Excerpt provided ▸
>>

Claire Vernade
Bio
Claire is a Group Leader at the University of Tübingen, in the Cluster of Excellence Machine Learning for Science(*). She was awarded an Emmy Noether award under the AI Initiative call in 2022 for the project FoLiReL, and an ERC Starting Grant in 2024 for the project ConSequentIAL.
Her research is on sequential decision making. It mostly spans bandit problems, and theoretical Reinforcement Learning, but her research interests extend to Learning Theory and principled learning algorithms. Her work "Eigengame: PCA as a Nash Equilibrium" was recognized by an Outstanding Paper Award at ICLR 2021 (with I.Gemp, B.McWilliams and T.Graepel).
Her goal is to contribute to the understanding and development of interactive and adaptive learning systems.
Between November 2018 and December 2022, she was a Research Scientist at DeepMind in London UK in the Foundations team lead by Prof. Csaba Szepesvari. She did a post-doc in 2018 with Prof. Alexandra Carpentier at the University of Magdeburg in Germany while working part-time as an Applied Scientist at Amazon in Berlin. She received her PhD from Telecom ParisTech in October 2017, under the guidance of Prof. Olivier Cappé.
--
(*) check out the work of my great colleagues on the Cluster's blog
I am engaged in promoting diversity and inclusivity in the ML community (see the Women in ML page). For instance, I am co-leading the Women in Learning Theory initiative as well as the new group of Tübingen Women in Machine Learning, please reach out if you have questions or if you'd like to help. More generally, I support organizing efforts and activism in ML and in the Tech industry, and I was a union rep at Unite the union in London, UK while working as a Research Scientist at Deepmind London.
News
I will be giving a Keynote at EWRL in Toulouse on October 28-30 2024, and at ALT 2025 in Milan on February 24-28 2025.
I am co-chairing the Tutorials for ICML 2025 in Vancouver with Claire Monteleoni (TBA).
Our workshop on the Foundations of Reinforcement Learning and Control (FoRLaC) was accepted at ICML 2024! I am really excited to have such a great line-up of speakers. The workshop took place in Vienna on July 27th and all talks were recorded and available on the ICML page (needs to log in with icml.cc account).
One paper accepted at NeurIPS 2023! Beyond Average Return in Markov Decision Processes, with Alexandre Marthe and Aurélien Garivier (ENS Lyon). We explore what statistical functionals can be learnt using dynamic programming on MDPs. Our main result, perhaps surprisingly, reduces the set of such functionals to only linear and exponential utilities.
I was a co-Program chair of Algorithmic Learning Theory (ALT) 2024 with Daniel Hsu.

<<

Material shown ▸
>>

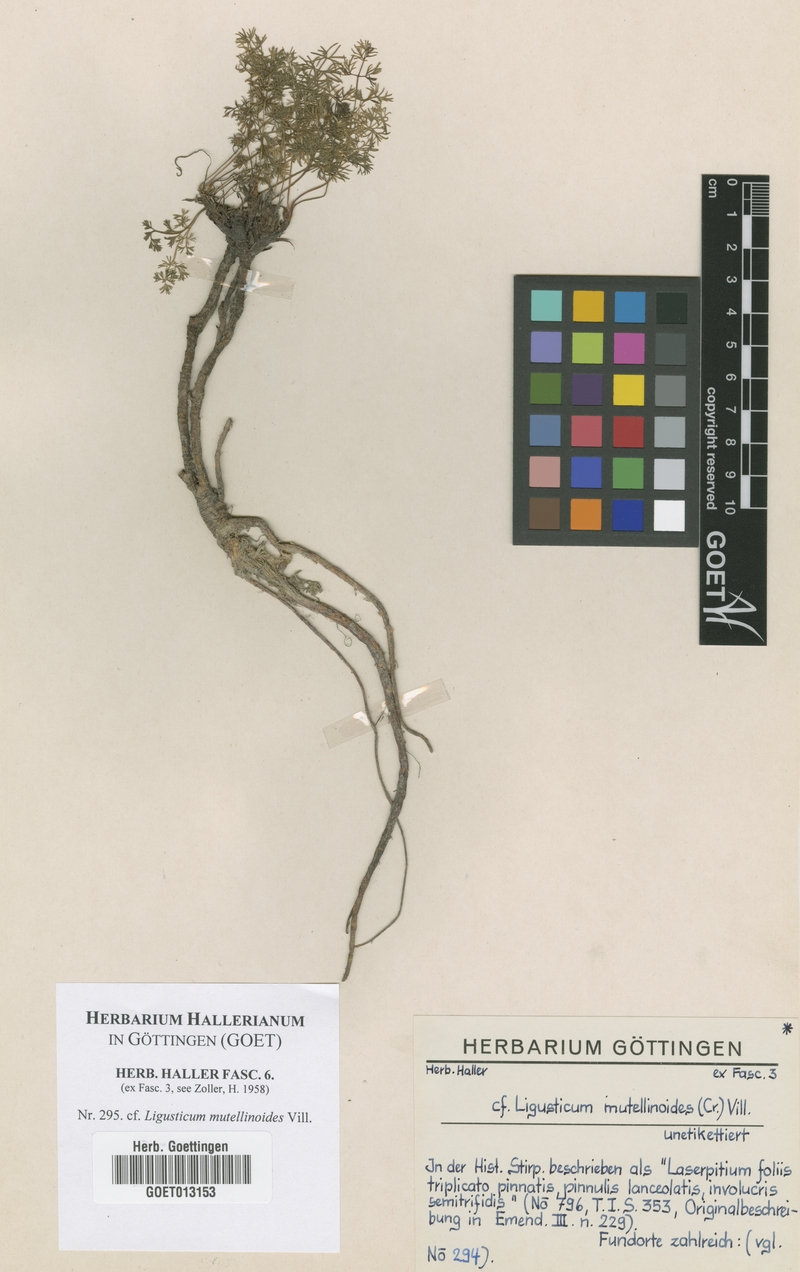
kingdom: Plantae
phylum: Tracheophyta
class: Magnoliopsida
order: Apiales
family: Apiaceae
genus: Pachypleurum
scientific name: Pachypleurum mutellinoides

<<

Exercise description ▸ List every person in the Claire Vernade profile whose name is preceded by the title "Prof."

Result of the exercise ▸ Csaba Szepesvari, Alexandra Carpentier, Olivier Cappé